What to work on
Within the listing, how many lines include "Right"? Please answer with a bare number.

Task inputs
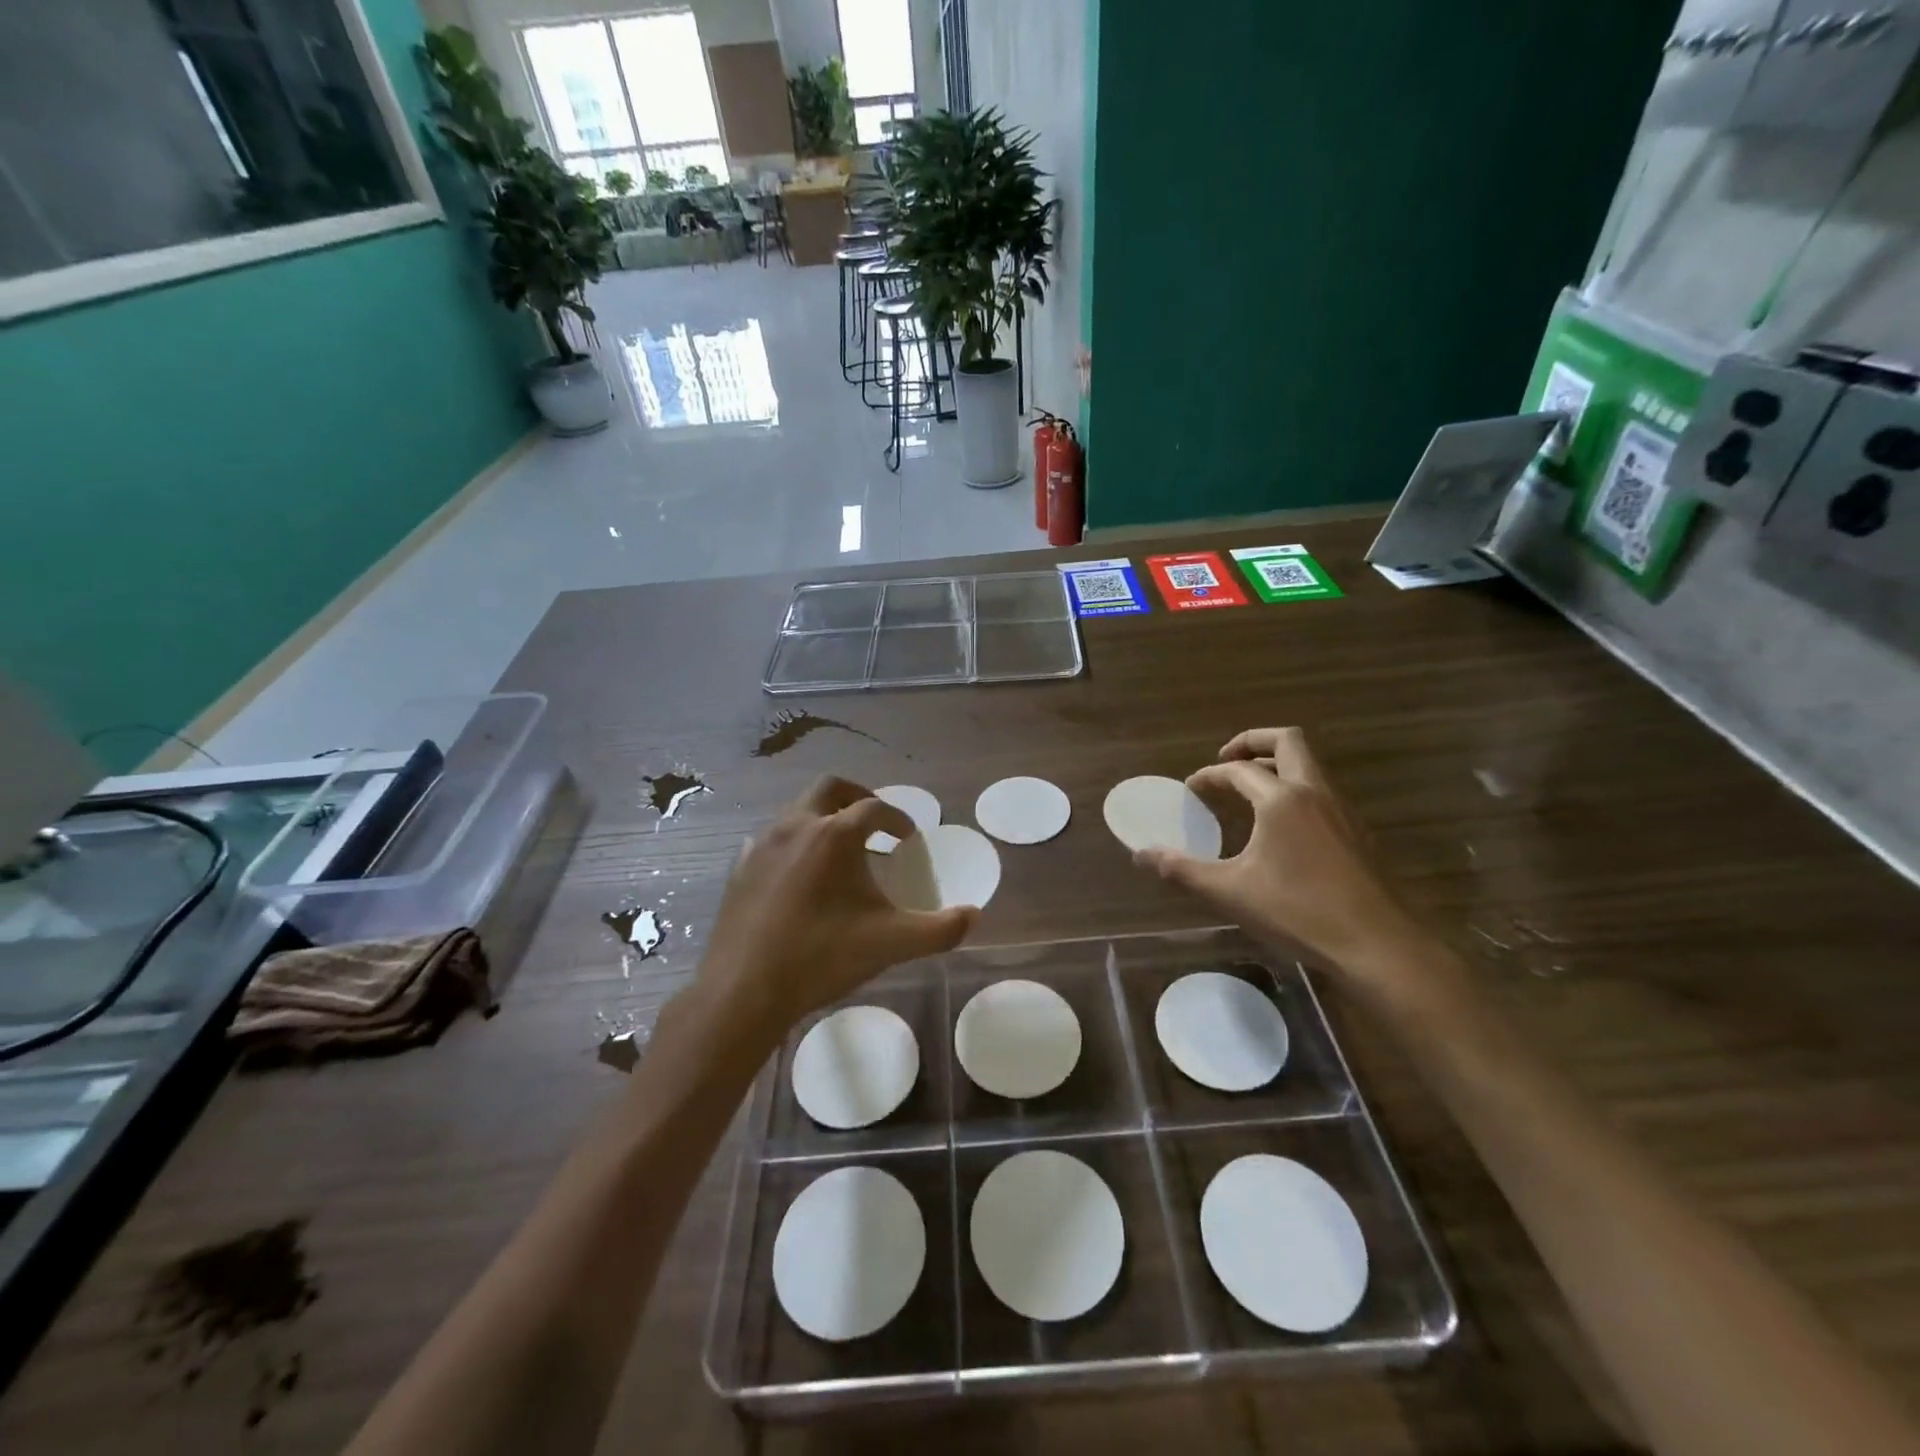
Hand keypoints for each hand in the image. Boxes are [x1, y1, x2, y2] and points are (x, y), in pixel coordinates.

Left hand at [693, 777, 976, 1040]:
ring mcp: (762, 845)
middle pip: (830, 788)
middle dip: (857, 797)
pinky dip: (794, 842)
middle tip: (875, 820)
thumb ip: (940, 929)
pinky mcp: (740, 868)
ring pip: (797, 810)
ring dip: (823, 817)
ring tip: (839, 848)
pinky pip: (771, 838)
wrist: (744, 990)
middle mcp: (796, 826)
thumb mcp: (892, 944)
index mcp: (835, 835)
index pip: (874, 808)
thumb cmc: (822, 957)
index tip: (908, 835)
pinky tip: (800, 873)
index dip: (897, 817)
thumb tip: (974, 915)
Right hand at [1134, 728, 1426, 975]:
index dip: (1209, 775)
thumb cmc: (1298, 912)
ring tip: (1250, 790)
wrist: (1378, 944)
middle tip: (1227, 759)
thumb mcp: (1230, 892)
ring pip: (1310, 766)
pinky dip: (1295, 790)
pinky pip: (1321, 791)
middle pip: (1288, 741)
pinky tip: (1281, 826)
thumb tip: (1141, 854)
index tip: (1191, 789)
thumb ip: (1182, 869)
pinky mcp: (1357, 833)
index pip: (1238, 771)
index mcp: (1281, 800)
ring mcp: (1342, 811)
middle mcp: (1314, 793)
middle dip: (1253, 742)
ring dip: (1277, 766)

==

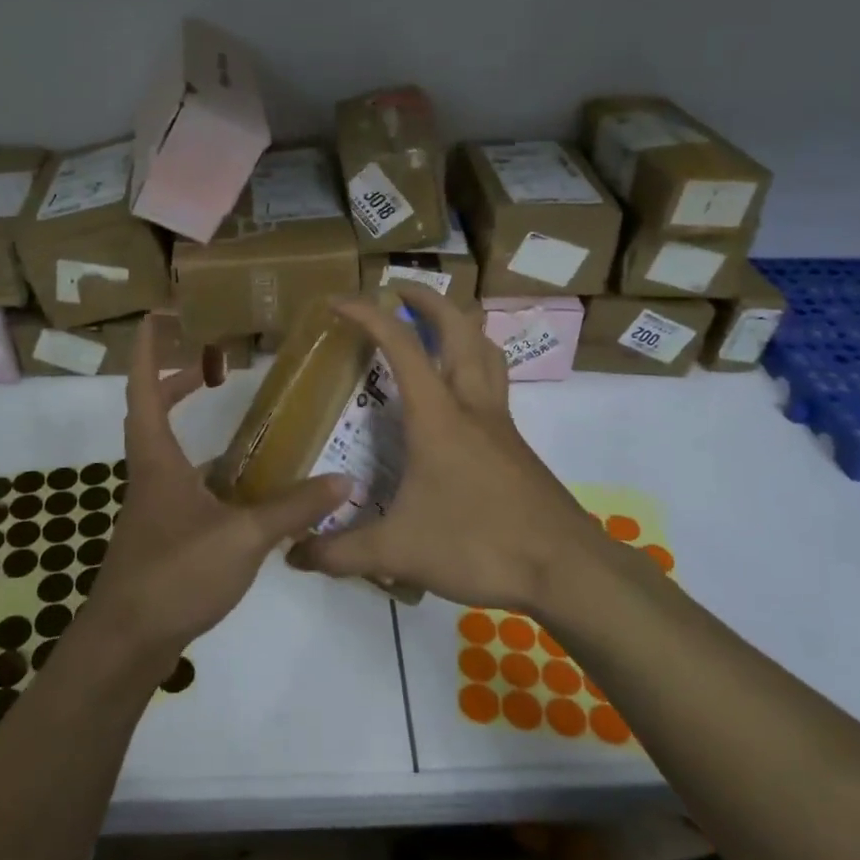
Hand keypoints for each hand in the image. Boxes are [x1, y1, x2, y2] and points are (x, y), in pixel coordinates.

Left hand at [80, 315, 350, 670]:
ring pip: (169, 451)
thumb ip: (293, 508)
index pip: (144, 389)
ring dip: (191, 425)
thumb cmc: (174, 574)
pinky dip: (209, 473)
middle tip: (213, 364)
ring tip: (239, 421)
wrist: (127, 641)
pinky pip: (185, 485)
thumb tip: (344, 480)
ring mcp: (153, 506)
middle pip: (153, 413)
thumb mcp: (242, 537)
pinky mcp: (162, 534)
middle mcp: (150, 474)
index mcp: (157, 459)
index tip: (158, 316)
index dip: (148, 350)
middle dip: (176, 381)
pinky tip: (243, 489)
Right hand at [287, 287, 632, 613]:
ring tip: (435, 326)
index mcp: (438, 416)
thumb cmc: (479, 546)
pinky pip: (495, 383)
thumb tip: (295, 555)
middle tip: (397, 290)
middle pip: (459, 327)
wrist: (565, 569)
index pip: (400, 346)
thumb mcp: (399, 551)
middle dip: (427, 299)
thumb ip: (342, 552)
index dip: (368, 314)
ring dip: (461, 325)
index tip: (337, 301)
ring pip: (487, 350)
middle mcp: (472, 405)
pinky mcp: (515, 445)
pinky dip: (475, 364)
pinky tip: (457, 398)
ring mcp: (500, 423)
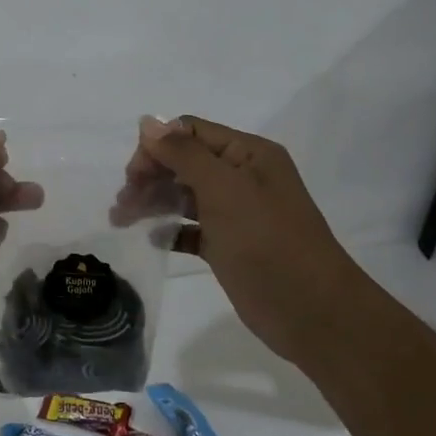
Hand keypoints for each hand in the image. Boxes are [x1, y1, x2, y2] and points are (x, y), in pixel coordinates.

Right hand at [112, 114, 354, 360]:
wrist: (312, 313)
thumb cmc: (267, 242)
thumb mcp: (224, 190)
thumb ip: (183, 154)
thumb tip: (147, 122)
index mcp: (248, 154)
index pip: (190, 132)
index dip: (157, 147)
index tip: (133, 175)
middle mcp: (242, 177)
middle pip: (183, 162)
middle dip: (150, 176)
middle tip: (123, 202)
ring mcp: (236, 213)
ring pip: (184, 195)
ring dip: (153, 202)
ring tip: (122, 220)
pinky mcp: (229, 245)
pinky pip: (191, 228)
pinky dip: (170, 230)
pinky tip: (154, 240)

Your solution
3